- Born: 1969
- Citizenship: Nigerian
- Education: University of Benin (BA); Harvard University (OPM);
- Occupations: Media entrepreneur; Business magnate;
- Title: Publisher of Daily Times of Nigeria (2004–present); Chair of Folio Communications (1991–2020); Owner of Miss Nigeria (2004–present);
- Spouse: Rita Dominic ​(m. 2022)​
- Website: fidelisanosike.com

= Fidelis Anosike =

Nigerian media entrepreneur and business magnate (Born 1969)
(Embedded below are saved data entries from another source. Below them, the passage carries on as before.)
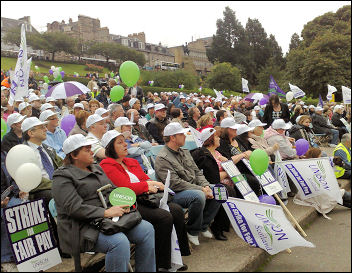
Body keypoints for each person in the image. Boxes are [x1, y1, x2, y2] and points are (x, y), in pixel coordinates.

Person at [52, 134, 156, 272]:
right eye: (86, 149)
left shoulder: (96, 167)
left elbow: (112, 190)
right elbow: (73, 208)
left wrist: (124, 203)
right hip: (81, 226)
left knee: (146, 229)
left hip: (108, 220)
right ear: (74, 155)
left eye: (90, 147)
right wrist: (105, 212)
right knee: (119, 242)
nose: (91, 151)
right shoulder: (62, 176)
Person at [100, 131, 190, 271]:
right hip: (128, 203)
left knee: (176, 210)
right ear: (110, 147)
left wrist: (148, 185)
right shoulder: (107, 165)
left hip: (145, 198)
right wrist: (147, 186)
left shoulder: (131, 161)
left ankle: (175, 257)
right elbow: (126, 188)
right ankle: (161, 264)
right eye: (119, 142)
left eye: (124, 141)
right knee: (163, 217)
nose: (125, 144)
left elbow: (145, 179)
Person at [155, 122, 221, 246]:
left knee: (219, 190)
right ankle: (192, 231)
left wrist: (206, 186)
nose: (185, 136)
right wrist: (201, 189)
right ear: (172, 137)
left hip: (193, 187)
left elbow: (197, 172)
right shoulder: (162, 158)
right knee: (198, 196)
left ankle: (203, 225)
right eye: (181, 134)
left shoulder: (184, 152)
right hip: (174, 193)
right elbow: (175, 184)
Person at [190, 128, 237, 241]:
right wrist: (228, 172)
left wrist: (227, 163)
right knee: (224, 191)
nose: (219, 138)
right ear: (210, 140)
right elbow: (213, 177)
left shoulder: (217, 152)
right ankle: (216, 226)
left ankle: (227, 222)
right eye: (216, 137)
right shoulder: (204, 155)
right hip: (213, 182)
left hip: (226, 179)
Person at [216, 117, 261, 196]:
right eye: (233, 129)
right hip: (237, 171)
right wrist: (243, 155)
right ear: (227, 130)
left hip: (249, 166)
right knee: (253, 181)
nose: (236, 130)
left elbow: (248, 150)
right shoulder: (221, 143)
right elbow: (227, 161)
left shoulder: (237, 139)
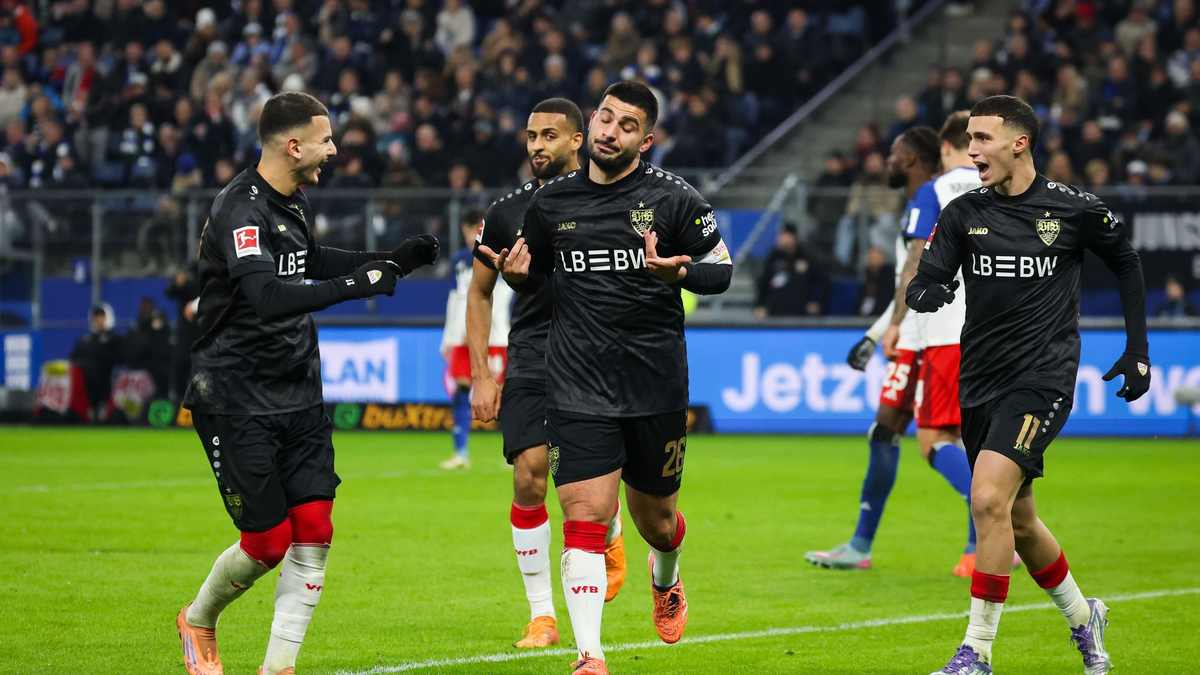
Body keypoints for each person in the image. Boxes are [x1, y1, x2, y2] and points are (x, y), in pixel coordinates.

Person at [176, 92, 439, 675]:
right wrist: (360, 284)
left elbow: (311, 259)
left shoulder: (292, 201)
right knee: (268, 544)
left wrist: (388, 259)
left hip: (299, 392)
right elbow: (267, 297)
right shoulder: (240, 209)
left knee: (315, 529)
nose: (334, 148)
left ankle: (279, 668)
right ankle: (198, 619)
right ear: (293, 145)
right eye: (326, 139)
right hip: (235, 396)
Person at [479, 81, 732, 675]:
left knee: (657, 523)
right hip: (576, 383)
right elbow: (537, 283)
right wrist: (516, 277)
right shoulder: (551, 204)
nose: (611, 132)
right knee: (587, 515)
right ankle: (590, 656)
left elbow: (720, 270)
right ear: (592, 122)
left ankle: (665, 576)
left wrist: (682, 273)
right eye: (606, 119)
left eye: (627, 125)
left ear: (646, 139)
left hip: (653, 384)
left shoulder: (675, 200)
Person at [911, 95, 1149, 675]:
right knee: (1018, 520)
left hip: (1042, 377)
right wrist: (927, 293)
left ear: (1019, 143)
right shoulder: (964, 213)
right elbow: (928, 280)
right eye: (969, 139)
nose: (972, 150)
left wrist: (1137, 349)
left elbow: (1125, 260)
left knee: (987, 496)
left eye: (983, 139)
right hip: (980, 379)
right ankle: (1083, 617)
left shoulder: (1073, 209)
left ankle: (977, 652)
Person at [469, 98, 628, 649]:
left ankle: (606, 525)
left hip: (596, 354)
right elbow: (479, 293)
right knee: (528, 474)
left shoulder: (609, 200)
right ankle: (542, 615)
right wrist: (482, 375)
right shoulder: (506, 211)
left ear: (578, 140)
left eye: (550, 136)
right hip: (534, 352)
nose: (538, 146)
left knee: (585, 487)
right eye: (531, 136)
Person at [806, 127, 940, 571]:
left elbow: (916, 276)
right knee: (887, 431)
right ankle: (861, 546)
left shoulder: (932, 201)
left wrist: (892, 329)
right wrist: (874, 334)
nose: (886, 161)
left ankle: (997, 534)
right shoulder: (920, 208)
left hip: (932, 336)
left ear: (913, 160)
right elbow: (908, 281)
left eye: (894, 154)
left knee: (942, 442)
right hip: (918, 332)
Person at [893, 110, 989, 577]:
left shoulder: (936, 190)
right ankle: (980, 548)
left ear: (948, 149)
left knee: (932, 439)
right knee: (977, 441)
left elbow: (916, 257)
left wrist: (897, 323)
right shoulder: (1002, 188)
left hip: (947, 332)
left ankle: (995, 512)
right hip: (995, 330)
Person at [439, 206, 513, 470]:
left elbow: (505, 297)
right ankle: (460, 452)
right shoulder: (460, 261)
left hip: (497, 337)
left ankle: (513, 452)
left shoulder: (500, 255)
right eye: (471, 230)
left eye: (478, 229)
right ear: (464, 231)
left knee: (506, 394)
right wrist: (447, 338)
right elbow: (454, 301)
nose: (474, 235)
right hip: (464, 337)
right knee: (460, 389)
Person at [753, 222, 827, 317]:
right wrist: (760, 306)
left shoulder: (806, 257)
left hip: (800, 315)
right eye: (780, 235)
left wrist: (819, 303)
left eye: (784, 235)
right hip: (775, 314)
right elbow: (763, 283)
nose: (780, 239)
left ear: (793, 237)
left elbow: (825, 282)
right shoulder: (774, 257)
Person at [69, 303, 127, 421]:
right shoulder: (85, 340)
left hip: (104, 377)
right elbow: (73, 358)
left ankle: (100, 411)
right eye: (96, 317)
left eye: (102, 316)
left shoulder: (115, 338)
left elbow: (121, 358)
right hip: (84, 378)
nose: (98, 320)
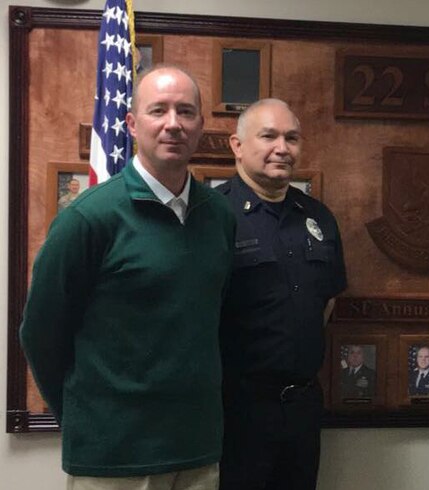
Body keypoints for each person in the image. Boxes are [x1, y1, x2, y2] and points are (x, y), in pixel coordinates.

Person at [20, 65, 236, 487]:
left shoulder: (219, 216)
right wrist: (87, 418)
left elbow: (213, 317)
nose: (173, 124)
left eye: (186, 112)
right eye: (159, 111)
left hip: (197, 450)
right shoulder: (89, 218)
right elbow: (40, 334)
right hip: (113, 456)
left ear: (200, 126)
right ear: (133, 125)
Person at [217, 98, 347, 490]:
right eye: (268, 136)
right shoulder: (214, 216)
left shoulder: (317, 217)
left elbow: (326, 300)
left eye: (291, 138)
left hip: (302, 408)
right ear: (237, 146)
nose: (282, 148)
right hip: (236, 410)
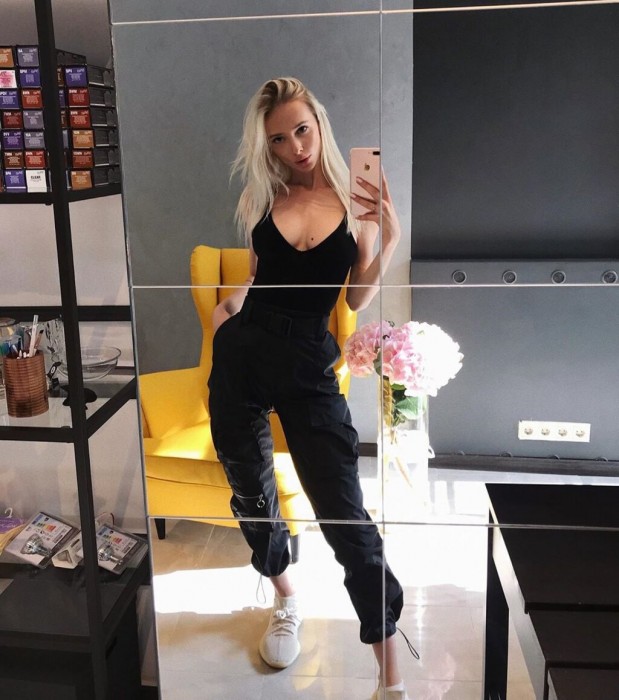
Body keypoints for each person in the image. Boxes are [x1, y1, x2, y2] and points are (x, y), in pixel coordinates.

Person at [208, 77, 409, 700]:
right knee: (250, 490)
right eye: (278, 138)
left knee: (344, 512)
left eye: (301, 130)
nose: (294, 146)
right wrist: (225, 312)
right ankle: (285, 596)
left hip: (308, 362)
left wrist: (390, 237)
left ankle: (390, 676)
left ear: (319, 124)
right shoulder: (263, 197)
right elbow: (258, 277)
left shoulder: (356, 202)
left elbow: (356, 297)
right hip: (244, 353)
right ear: (265, 145)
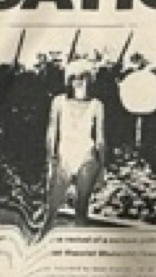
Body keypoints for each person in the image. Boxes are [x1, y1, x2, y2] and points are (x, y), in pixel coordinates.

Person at [34, 60, 106, 241]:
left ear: (90, 80)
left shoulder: (97, 105)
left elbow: (100, 139)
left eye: (83, 77)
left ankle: (79, 249)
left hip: (87, 157)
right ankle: (37, 245)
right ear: (69, 81)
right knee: (51, 209)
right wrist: (51, 160)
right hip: (64, 156)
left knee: (82, 210)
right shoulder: (59, 101)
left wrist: (102, 167)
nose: (78, 81)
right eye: (74, 78)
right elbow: (51, 132)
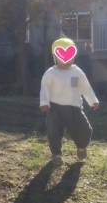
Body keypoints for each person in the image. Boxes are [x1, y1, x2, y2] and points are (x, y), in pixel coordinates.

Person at [40, 38, 99, 166]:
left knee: (84, 129)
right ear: (55, 57)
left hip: (74, 108)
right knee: (54, 132)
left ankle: (82, 147)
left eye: (70, 56)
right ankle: (56, 154)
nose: (66, 60)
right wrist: (44, 102)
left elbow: (84, 87)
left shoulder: (76, 72)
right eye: (62, 57)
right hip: (55, 109)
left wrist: (92, 100)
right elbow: (44, 87)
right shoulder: (51, 73)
Fidelis Anosike is a Nigerian media entrepreneur and business magnate. He is the founder of Folio Media Group, which owns Daily Times of Nigeria as well as the Miss Nigeria pageant and the former CNN-created platform Folio Nigeria. He is a shareholder in Nigeria Air.

==Career==
Anosike obtained a Creative and Applied Fine Arts degree from the University of Benin and graduated from the OPM Program at Harvard Business School. He was 24 years old when he founded Folio Communications and 35 years old when he purchased Daily Times in 2004. The newspaper's archive included a reported 660,000 photographs, videos, and publication items stretching back to almost a century.

In 2020, he stepped down as chairman and CEO of Folio Communications.

==Personal life==
In 2022, Anosike married Nollywood actress Rita Dominic. He handed her administration of the Miss Nigeria pageant.